Outras vezes acontece aos protegidos decahirem da graça divina.
Foi o que succedeu a Ignacio, o calouro e por via disso perdeu elle de casar com a Sinhárinha Lemos, bôa menina a quem cincoenta contos de dóte faziam optima.
Ignacio era o rei dos acanhadões. Pelas coisas minimas avermelhava, sahia fóra de si e permanecia largo tempo idiotizado.
O progresso do seu namoro foi, como é natural, menos obra sua que da menina, e da familia de ambos, concertadas tacitamente em conspirar contra o celibato do futuro bacharel. Uma das traças conspirativas foi o convite que elle recebeu para jantar nos Lemos em certo dia de anniversario familiar commemorado a perú.
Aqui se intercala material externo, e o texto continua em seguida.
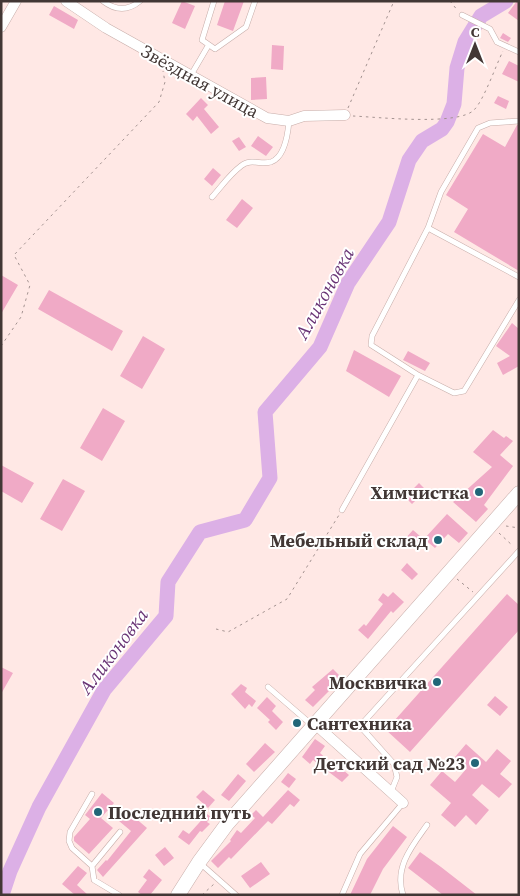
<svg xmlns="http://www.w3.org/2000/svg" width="520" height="896" font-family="'Source Serif 4',serif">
<rect width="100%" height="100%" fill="#ffe8e5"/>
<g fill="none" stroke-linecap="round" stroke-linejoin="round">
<path stroke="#dcb0e6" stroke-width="15" d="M2 895 10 871 39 807 104 690 166 616 168 582 200 532 245 520 270 478 265 412 320 347 348 283 389 222 409 160 422 141 442 129 447 122 454 104 457 68 465 42 481 16 506 1"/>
</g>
<path fill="#f0aac6" d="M182 1 195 6 185 29 172 23Z
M225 1H244L233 31 217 25Z
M517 1H519V21L508 13Z
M54 6 78 20 74 29 49 15Z
M503 33 511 38 508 42 500 38Z
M272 45 284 46 283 70 271 69Z
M509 61 519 66V82L502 74Z
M266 77 267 99 251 100V78Z
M498 96 509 101 506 109 494 103Z
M201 98 208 105 204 109 219 127 211 134 197 116 193 121 186 114Z
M517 125H519V271L454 232 468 209 446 195 483 134 505 147Z
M258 136 273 147 266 156 251 146Z
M239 137 246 147 239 151 232 141Z
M213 168 221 175 212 186 204 179Z
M242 199 253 208 237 228 226 220Z
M1 275 18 285 1 314Z
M49 290 123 331 112 351 38 309Z
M512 323 519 329V366L503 375 497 363 510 356 496 346Z
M143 336 165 349 142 389 120 376Z
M354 350 401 376 389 397 346 371Z
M408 351 430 363 425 371 403 360Z
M103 408 125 421 102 461 80 448Z
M493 430 504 438 506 436 513 441 500 455 513 466 484 505 488 509 476 522 453 502 492 467 473 452Z
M1 465 34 483 22 503 1 491Z
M63 479 85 491 62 531 40 519Z
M419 483 426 490 412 504 405 497Z
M447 514 468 533 459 543 448 534 435 548 424 539Z
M413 530 421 537 412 547 404 540Z
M407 563 418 574 412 580 401 570Z
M393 592 404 602 393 613 391 611 368 639 358 630 364 624 366 626 383 604 378 600 383 593 388 597Z
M507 594 519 605V630L410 752 386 730Z
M1 667 13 673 1 694Z
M333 669 340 676 328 688 330 690 313 707 305 700 315 690 312 687Z
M241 684 247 688 245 692 256 701 252 707 249 704 245 709 231 694Z
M495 696 508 707 500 716 487 705Z
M267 697 276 706 272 711 283 722 276 730 268 722 270 720 257 708Z
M315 739 325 746 320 753 340 771 342 769 349 775 342 782 313 760 310 764 302 757Z
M265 743 275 752 254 772 246 764Z
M466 744 486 762 497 749 511 761 500 774 512 784 499 798 482 784 472 795 489 810 476 825 466 815 455 827 441 815 451 803 430 785 442 771 455 782 467 768 455 757Z
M288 773 296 779 289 788 281 782Z
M238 774 246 781 229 801 221 795Z
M203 790 215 800 208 808 196 797Z
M288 790 300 800 294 807 290 804 272 824 268 821 231 859 229 857 218 868 211 861 231 841 230 840 237 830 241 833 255 818 251 815 256 810 263 817Z
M102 793 114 803 101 818 113 828 89 854 74 841V837L90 819 85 815Z
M127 811 147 828 103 877 97 870 106 860 107 861 131 831 119 821Z
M207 814 211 817 207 822 210 824 202 832 200 831 189 845 178 837 183 830 189 834Z
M393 826 407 837 383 869 370 895H350L367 859Z
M165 847 174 858 164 866 155 855Z
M420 852 441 867 477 895H443L408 868Z
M261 862 270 874 250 888 241 876Z
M78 866 87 873 77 885 88 895H75L62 884Z
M149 869 162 880 150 895H142L138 892 147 880 143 877Z"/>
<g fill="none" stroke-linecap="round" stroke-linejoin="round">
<g stroke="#c7ada9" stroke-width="6">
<path id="lane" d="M103 1C116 11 128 11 140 1
M214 1 202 40 215 49 246 27 255 1
M462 15 490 29 497 42 519 52
M191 75 208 46
M519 121 490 123 478 128 441 192 428 228 372 336 371 345 418 375 454 393 464 391 519 300
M212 197C221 187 230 174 241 166 250 158 261 165 271 162 285 157 288 133 289 121
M428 228 519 277
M342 510 418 375
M268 687 312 725
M391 792 397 777 394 764 360 726 519 551
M92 794 70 832 69 841 72 848 92 866 94 880 119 895
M201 864 236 895
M92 866 120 832
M342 895 360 854 403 803
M403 895C394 867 412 846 427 825"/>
</g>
<g stroke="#c7ada9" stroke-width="11">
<path id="street" d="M66 1 106 28 267 118 289 121 304 116 345 115
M1 27 16 1
M315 724 403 803"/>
</g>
<g stroke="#c7ada9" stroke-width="15">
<path id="secondary" d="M178 895 199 862 227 824 519 493"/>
</g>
<path stroke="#a49391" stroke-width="1" stroke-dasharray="2.5 4" stroke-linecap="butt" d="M450 1 458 11
M348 108 394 1
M353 116C377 117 458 126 474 110 484 100 496 65 503 51
M1 346 21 317 30 285 14 255 159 102 165 82 163 71
M506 526 519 528
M499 533 513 546
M457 579 473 592
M216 629 228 632 287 599 339 515
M202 895 214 884"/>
<use href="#lane" stroke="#fff" stroke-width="5"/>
<use href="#street" stroke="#fff" stroke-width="10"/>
<use href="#secondary" stroke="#fff" stroke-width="14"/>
</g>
<g fill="#226678" stroke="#fff" stroke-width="2">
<circle cx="479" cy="492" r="5"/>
<circle cx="438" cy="540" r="5"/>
<circle cx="437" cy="682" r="5"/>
<circle cx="297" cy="723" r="5"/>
<circle cx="475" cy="763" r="5"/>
<circle cx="98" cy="812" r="5"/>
</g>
<g text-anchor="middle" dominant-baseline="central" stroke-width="4" stroke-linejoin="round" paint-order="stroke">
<g font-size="18" fill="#423735" stroke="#fff">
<text transform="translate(200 81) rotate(29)">Звёздная улица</text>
</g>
<g font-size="18" font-weight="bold" fill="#423735" stroke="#fff" text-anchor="end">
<text x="469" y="492">Химчистка</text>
<text x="428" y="540">Мебельный склад</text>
<text x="427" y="682">Москвичка</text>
<text x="307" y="723" text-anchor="start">Сантехника</text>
<text x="465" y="763">Детский сад №23</text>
<text x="108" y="812" text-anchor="start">Последний путь</text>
</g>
<g font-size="19" font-style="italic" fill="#693475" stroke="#fff">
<text transform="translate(324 293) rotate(-61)">Аликоновка</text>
<text transform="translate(113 651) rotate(-53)">Аликоновка</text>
</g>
</g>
<rect width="520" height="896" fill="none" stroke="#423735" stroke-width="5"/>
<g transform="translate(475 45)" stroke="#ffffff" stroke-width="4" paint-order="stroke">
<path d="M0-4L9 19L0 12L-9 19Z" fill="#423735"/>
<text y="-8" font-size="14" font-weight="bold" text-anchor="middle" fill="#423735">С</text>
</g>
</svg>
Ignacio barbeou-se, laçou a mais formosa gravata, floriu de orchideas a botoeira, friccionou os cabellos com loção de violeta e lá foi, de roupa nova, lindo como se saíra da forma áquell'hora. Levou comsigo, entretanto, para mal seu, o acanhamento. E d'ahi proveiu a catastrophe...
Havia mais moças na sala, fóra a eleita, e caras estranhas, vagamente suas conhecidas, que o olhavam com a benevola curiosidade merecida por um possivel futuro parente.
Ignacio, de natural mal firme nas estribeiras, sentiu-se já de começo um tanto desmontado com o papel de galã á força que lhe attribuiam. Uma das moças, criaturinha requintada de malicia, muito «sahida» e «semostradeira», interpellou-o sobre coisas de coração, idéas relativas casamento e tambem sobre a «noivinha», tudo com meias palavras intencionaes, sublinhadas de piscadelas para a direita e para a esquerda.
Ignacio avermelhou, tartamudeando palavras desconchavadas, emquanto o diabrete da menina maliciosamente insistia:
— Quando os doces, sêo Ignacio?
Respostas mascadas, gaguejadas, ineptas, foram o que sahiu de dentro do moço, incapaz de réplicas geitosas sempre que ouvia risos femíninos em redor de si. Salvou-o, a ida para a mesa.
Lá, emquanto enguliam a sopa, teve tempo de voltar a si e arrefecer as orelhas. Mas não demorou muito no equilibrio. O pobre rapaz por dá cá aquella palha mudava-se de si para fóra, soffrendo todos os horrores consequentes. A culpada aqui foi a dona da casa. Serviu-lhe d. Luiza um bife de figado, sem consulta prévia. Exquisitice dos Lemos: comiam-se figaddos naquella casa até nos dias mais solemnes. Exquisitice do Igacio: nascera com a estranha idiosyncrasia de não poder siquer ouvir falar em figado. Seu estomago, seu esophago e talvez seu proprio figado tinham pela viscera biliar uma figadal aversão. E não insistisse Ignacio em contrarial-os: amotinavam-se, repellindo indecorosamente o pedaço ingerido.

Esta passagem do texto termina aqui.